Havada uçuşan hakaretler, aşağılayan cümleler, sürekli yüksek perdeden, haykırırcasına bir ses tonu hatta küfürler… Siyasetçilerin pek çoğumuzu kilometrelerce öteye iten bu konuşma tarzları, ne işlerine yarıyor olabilir?
Sizi bazı konularda ikna etmesi ve onu desteklemenizi sağlaması gereken bir insanla sohbet ettiğinizi hayal edin. Size derdini anlatırken sesi giderek yükselse, bağırmaya, gergin ve agresif bir dil kullanmaya, karşıt bir fikir sunduğunuzda hakaret etmeye, sizi aşağılamaya başlasa ne yapardınız?
Bu soruya ‘güzel güzel dinlemeye devam eder, hatta anlattıklarına daha hızlı ikna olurdum‘ diyecek var mıdır, bilemem. Ancak bu senaryo sıradan bir sohbet esnasında değil de kalabalık bir miting alanında ya da bol izleyicili bir programda yaşanınca anlaşılan o ki bir noktada işe yarıyor…
Siyasetçiler bu gergin ve kaba dile sıkça başvuruyor; bu iletişim dili kitlelerce de kabul görüyor üstelik… İnsan ister istemez nedenini, nasılını merak ediyor
Tabii ki bu sorunun cevabını bilim insanları da düşünmüş ve pek çok araştırma yapmışlar. Bu araştırmalara göre cevap insan psikolojisinde saklı…
Anlamak için önce şuna cevap verelim; bir insan neden agresifleşir, küfür eder ve kaba konuşur?
Aslında cevap basit. Kızgınsak, öfkeliysek, haksızlığa uğramış hissediyorsak dilimizi kontrol etmede güçlük çeker ve kabalaşabiliriz. Küfür etmek ve agresif bir dille kaba konuşmak her ne kadar doğru bir davranış olmasa da, tamamen duygularımızla ilişkilidir ve ‘gerçek bir tepki’dir.
İşte bu da, bu tür bir iletişim dilini kullanan siyasilerin işine yarayan kısım aslında.

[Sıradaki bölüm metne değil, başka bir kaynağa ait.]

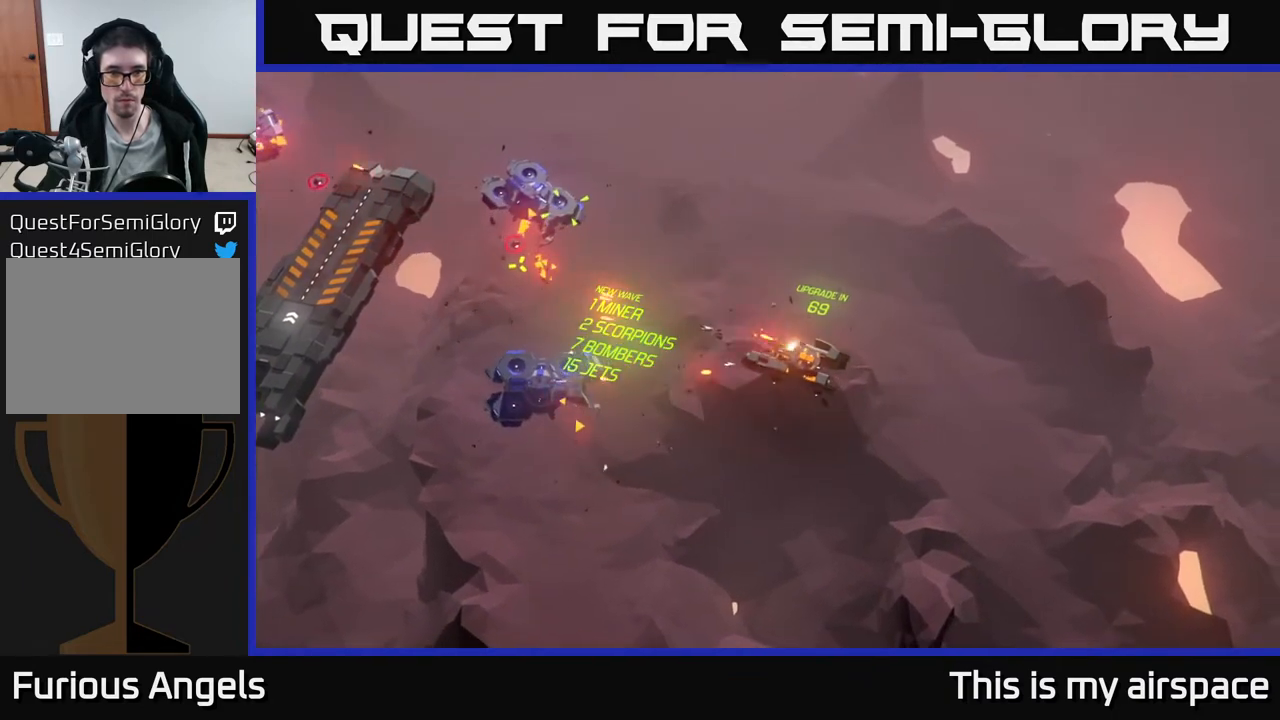
{"buttons": [], "left_stick": "center", "events": []}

Çünkü onu dinleyen ve ortak görüşleri paylaşan insanlar, duydukları kelimeler arasına karışan küfürleri ve iletişimin genel tavrını ‘haklı olduğundan emin olan, haksızlığa uğradığı için öfkeli’ birinin ağzından çıkan, duygulara dayanan gerçek tepkiler olarak değerlendiriyorlar. Daha rahat empati kurup sinirlendikleri bir konuya onunla birlikte sinirlenen siyasetçiye kendilerini daha yakın hissediyorlar.

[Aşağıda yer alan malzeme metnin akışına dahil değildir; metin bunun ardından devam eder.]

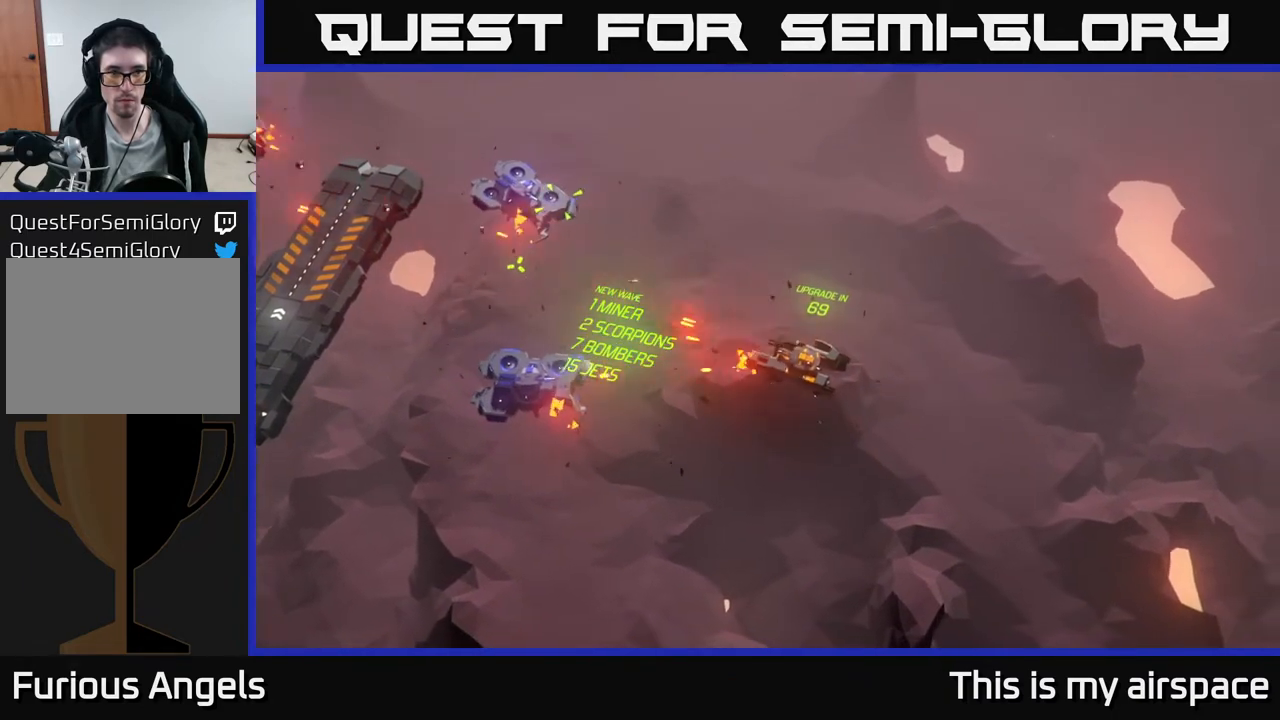
{"buttons": [], "left_stick": "center", "events": []}
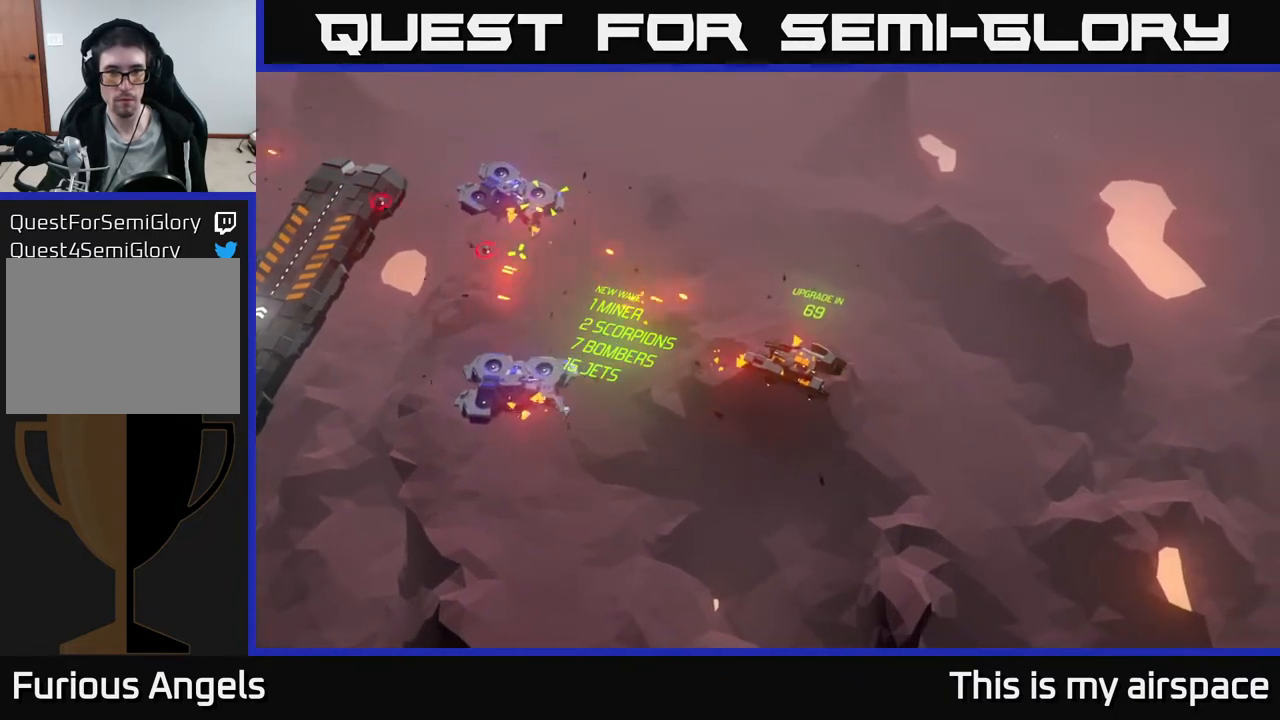
{"buttons": [], "left_stick": "center", "events": []}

Ayrıca yapılan araştırmalar gösteriyor ki bu türden bir iletişim dili, siyasetçilerin söylemlerini daha güçlü hale getirebiliyor.
Fakat konu ikna etmeye gelince işin rengi değişiyor;
Çünkü siyaseten karşısında durulan bir fikrin bir de üstüne uygunsuz bir dille, hararetle ve öfkeyle savunulması, dinleyip anlayarak orta noktada buluşulabilmesi ihtimalini ortadan kaldırıyor. Bu kez tam tersi bir etkiyle mesajın inandırıcılığı kalmıyor; mesele ne anlatıldığından çok nasıl anlatıldığı oluyor.
Ayrıca bu kaba ve öfkeli dil ile kullanılan küfürler ve hakaretler, ayrıştırıcı bir dil olarak yorumlanıyor haliyle. Bu da kutuplaşmaları artırıyor; ayrıca toplumun kimi kesimleri için hakarete varan ifadeler, sınıfsal, ırksal ve cinsiyete dayalı ayrımcılığa vararak işi giderek daha kötü hale getiriyor.
Günümüz ‘siz-biz’ siyasetinin bu dili bolca kullanması, amacın ikna ya da uzlaşma değil, duygu sömürüsü ile haklılığa inandırma çabasından ibaret olduğunu gözler önüne seriyor…
Ancak unutulmamalı ki, milyarlarca insanın yaşadığı bu gezegende, hele de toplumsal ve sosyal konularda tek bir doğrudan ve tek bir haklıdan bahsetmek mümkün değil. Bu da bize kavgacı değil kapsayıcı olmanın neden bu kadar önemli olduğunu gösteriyor.
Tarafların kavgaya tutuşmadığı, toplumsal sorunların donanımlı politikacılarca çözüm odaklı tartışmalara konu olacağı, hakaretin, küfrün ve bağırış çağırışların azalarak biteceği bir gelecek temenni ediyor; bu muamelelere sürekli maruz kalan insanlar olarak biraz huzur diliyoruz.